Speaking to YourStory Founder and CEO Shradha Sharma, Rajnish Kumar, the Chairman of SBI, reveals how SBI has leveraged the trust Indians place in the bank and gone from strength to strength by adopting technology.
“We open between 80,000 and 100,000 accounts every day. So our customer base is growing. The older generation would not think of anything other than SBI,” he says. “But what of people who are relatively younger? For you, there are quite a few choices. So how do I attract you towards SBI?”
It is well known that most people nowadays, especially millennials, do not visit banks or get passbooks. Kumar concurs that there are two distinct set of consumers. “There are pensioners, who love to come to the bank. And there are others who would not like to come to the bank,” he says.

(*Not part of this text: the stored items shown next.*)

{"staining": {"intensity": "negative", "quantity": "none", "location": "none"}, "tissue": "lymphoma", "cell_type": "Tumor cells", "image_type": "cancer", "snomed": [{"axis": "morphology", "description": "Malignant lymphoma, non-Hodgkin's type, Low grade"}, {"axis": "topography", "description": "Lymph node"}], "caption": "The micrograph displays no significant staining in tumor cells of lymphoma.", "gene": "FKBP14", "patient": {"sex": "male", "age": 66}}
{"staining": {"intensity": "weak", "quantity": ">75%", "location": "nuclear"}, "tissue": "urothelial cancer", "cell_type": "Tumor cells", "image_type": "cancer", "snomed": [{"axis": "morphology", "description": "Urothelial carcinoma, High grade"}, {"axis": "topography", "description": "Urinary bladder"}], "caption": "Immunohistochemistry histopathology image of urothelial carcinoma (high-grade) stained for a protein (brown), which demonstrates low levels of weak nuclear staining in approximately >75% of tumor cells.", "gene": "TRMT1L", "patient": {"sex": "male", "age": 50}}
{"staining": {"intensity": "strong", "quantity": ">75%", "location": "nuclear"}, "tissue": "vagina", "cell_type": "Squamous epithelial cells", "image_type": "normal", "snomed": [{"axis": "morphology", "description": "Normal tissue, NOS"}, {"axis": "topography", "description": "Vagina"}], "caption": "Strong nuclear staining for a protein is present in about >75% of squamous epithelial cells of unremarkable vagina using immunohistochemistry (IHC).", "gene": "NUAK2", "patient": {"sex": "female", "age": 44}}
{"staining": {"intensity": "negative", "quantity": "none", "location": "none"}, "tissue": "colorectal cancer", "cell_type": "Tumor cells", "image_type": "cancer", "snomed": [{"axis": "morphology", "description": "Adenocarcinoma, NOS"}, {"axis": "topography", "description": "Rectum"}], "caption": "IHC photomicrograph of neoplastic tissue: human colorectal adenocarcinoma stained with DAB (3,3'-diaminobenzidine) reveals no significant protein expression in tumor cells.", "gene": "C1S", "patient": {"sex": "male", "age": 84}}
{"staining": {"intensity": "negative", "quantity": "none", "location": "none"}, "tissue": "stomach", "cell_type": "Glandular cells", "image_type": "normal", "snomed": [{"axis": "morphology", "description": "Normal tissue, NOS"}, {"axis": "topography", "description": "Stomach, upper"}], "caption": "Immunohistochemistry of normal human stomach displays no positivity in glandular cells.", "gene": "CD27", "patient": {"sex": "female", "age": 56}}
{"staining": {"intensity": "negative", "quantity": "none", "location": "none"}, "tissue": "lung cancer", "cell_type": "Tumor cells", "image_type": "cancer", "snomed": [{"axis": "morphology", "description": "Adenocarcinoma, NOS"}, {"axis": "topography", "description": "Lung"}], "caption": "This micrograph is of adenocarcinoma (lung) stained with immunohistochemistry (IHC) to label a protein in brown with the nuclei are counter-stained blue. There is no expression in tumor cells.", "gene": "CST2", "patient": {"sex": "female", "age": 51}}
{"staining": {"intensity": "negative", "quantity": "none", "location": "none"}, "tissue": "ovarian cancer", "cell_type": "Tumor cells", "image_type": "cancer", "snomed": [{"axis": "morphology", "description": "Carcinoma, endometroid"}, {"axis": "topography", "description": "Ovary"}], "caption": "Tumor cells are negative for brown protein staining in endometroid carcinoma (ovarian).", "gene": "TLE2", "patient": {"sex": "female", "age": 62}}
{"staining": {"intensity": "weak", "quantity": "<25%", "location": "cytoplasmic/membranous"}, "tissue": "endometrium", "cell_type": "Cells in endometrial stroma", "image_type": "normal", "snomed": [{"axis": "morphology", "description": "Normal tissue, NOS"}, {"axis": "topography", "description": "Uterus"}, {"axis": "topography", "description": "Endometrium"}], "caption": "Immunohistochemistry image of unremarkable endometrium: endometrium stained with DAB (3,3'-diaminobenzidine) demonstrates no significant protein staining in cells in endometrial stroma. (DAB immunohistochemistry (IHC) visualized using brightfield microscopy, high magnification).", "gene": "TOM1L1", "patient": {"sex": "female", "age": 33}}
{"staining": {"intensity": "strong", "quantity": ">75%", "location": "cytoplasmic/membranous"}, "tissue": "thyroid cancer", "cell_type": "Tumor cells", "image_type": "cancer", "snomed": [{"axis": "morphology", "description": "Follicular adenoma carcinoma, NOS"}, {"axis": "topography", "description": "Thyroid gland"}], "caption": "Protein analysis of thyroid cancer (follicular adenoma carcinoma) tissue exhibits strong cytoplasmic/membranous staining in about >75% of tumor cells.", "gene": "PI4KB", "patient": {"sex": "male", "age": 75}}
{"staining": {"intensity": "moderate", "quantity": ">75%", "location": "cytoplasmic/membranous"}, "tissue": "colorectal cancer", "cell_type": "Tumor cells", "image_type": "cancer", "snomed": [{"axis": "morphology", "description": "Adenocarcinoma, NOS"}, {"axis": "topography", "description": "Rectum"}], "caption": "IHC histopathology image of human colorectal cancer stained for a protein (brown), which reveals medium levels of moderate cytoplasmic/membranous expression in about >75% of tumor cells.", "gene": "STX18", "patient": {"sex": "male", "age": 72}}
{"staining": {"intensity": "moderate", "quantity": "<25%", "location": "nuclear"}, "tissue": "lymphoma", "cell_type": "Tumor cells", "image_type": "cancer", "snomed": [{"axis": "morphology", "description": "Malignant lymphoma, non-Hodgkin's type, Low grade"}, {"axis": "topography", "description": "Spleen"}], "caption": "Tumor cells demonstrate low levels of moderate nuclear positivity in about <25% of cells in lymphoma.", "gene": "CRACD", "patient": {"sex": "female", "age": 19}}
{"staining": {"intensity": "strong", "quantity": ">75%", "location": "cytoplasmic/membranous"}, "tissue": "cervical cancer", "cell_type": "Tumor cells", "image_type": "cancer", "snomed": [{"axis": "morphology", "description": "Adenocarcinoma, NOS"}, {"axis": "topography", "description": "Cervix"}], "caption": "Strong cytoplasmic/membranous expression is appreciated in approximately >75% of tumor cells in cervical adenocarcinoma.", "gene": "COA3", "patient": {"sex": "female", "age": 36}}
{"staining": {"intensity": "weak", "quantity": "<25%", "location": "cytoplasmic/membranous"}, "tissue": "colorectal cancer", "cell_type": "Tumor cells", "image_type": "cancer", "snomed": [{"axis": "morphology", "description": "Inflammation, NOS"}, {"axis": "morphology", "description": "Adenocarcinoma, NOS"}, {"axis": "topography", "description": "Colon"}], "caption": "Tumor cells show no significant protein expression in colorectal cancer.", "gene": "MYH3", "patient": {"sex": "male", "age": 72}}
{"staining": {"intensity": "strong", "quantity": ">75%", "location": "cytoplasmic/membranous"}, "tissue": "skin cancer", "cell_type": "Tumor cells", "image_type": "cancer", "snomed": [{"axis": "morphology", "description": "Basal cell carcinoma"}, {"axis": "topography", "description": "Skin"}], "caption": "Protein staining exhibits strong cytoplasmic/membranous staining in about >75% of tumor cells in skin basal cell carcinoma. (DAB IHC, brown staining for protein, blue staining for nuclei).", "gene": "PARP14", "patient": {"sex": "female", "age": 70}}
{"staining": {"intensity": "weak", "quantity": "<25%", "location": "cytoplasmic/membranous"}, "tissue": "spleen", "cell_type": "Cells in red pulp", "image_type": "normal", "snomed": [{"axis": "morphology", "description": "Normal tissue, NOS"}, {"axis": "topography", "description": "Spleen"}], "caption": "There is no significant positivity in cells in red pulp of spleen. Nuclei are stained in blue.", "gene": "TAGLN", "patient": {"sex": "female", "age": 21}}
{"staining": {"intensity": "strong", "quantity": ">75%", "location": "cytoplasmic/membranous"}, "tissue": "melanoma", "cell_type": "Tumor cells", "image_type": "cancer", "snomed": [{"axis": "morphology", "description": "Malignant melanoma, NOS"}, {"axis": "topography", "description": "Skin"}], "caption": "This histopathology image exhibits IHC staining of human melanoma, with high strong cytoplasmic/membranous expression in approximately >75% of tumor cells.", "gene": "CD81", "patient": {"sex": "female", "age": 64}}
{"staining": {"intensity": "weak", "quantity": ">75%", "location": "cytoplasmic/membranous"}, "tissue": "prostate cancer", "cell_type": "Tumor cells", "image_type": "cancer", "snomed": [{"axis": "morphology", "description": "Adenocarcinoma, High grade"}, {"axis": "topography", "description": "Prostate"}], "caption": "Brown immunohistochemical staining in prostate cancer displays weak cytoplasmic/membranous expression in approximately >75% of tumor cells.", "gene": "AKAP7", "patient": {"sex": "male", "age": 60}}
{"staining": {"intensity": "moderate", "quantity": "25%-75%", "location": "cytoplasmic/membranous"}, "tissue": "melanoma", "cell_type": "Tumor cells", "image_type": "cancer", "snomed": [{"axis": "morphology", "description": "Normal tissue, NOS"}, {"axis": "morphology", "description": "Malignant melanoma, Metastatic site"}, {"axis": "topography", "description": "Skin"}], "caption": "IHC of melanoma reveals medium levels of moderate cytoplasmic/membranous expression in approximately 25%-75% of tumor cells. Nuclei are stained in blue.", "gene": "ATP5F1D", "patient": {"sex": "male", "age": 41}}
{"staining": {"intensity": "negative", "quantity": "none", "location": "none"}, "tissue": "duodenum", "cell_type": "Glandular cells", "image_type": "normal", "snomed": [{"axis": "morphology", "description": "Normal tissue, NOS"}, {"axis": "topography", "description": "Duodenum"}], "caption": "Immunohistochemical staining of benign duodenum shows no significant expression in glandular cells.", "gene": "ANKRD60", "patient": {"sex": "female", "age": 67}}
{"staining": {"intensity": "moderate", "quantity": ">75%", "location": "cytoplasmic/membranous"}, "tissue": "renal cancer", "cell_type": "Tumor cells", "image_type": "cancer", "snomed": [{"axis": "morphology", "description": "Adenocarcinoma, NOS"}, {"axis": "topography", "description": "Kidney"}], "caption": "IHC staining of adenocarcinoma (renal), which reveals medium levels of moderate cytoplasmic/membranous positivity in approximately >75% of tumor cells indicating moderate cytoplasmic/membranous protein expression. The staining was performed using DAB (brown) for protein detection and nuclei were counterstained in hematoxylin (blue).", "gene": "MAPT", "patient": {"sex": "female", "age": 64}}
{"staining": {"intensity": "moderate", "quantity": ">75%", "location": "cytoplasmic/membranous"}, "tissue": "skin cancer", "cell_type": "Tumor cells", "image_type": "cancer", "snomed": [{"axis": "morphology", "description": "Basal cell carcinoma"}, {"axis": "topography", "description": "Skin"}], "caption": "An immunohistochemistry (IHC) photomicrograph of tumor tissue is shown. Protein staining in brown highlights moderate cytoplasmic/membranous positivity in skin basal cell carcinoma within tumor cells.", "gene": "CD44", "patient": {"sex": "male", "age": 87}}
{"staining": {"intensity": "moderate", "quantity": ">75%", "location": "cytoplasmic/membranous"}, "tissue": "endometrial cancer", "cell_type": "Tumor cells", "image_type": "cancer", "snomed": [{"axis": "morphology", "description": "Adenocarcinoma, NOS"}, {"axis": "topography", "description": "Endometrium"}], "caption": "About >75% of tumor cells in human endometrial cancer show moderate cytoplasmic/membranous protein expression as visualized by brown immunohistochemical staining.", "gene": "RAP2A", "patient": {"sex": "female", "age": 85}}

To target the burgeoning number of people who want to bank where they are, SBI is working towards a digitisation makeover. The bank started its biggest digital initiative about three years ago and brought it to the customer two years ago by launching YONO, its flagship programme.
So, what is YONO?
“Literally, it translates into ‘you only need one’. So this is not just for banking; it can take care of your investment needs, online shopping, bill payments, and other tasks,” Rajnish says.
YONO offers conventional mobile banking services such as bank account opening, fund transfers, cashless bill payments, and loans. The smartphone app makes it possible to make ATM withdrawals without a card. It also offers services from over 60 ecommerce companies.
“We have directed more than 200,000 clicks every day. The platform is being developed not only for individuals, but for businesses, farmers, everyone,” he says.
The platform has seen great success, with the number of users rising to 1 crore and 43 lakh in less than two years. “Just a couple of days back, the registration on a single day was 75,000 people,” the chairman reveals.
According to an IBEF report, the Reserve Bank of India (RBI) says India’s banking sector is sufficiently capitalised and well regulated. The report adds that credit, market and liquidity risk studies suggest that Indian banks are generally resilient and have withstood the global downturn well.
But for quite some time now, the non-performing asset (NPA) problem has been dogging banks in India.
The country's largest lender is said to have written off loans amounting to Rs 61,663 crore in the financial year ended March 2019. The bank wrote off Rs 40,809 crore in FY18, taking the total to Rs 1.02 lakh crore in two fiscals.
Speaking on this issue, Rajnish says: “Asset quality has been a major issue with all banks in India. FY18 was the worst year in that sense because of the asset quality review carried out by the RBI, especially for SBI on account of the merger with six other banks. Since then, the gross NPA and net NPA has been coming down consistently.”
He says last year “was better” for SBI, but this year has seen “some deterioration”. He however adds that the bank will always have to take the baseline scenario and provide for “deviation from the mean”.
“Deviation from the mean means that in a year where we underwrite large credits and if any goes down, then we have to pardon that deviation. All large credits when underwritten and given are highly rated; if these default, they cause the maximum problem,” Rajnish says.
However, quarterly results of banks are now being released, and all public sector and private sector banks have shown improved performance as far as NPA management and profit is concerned, he adds.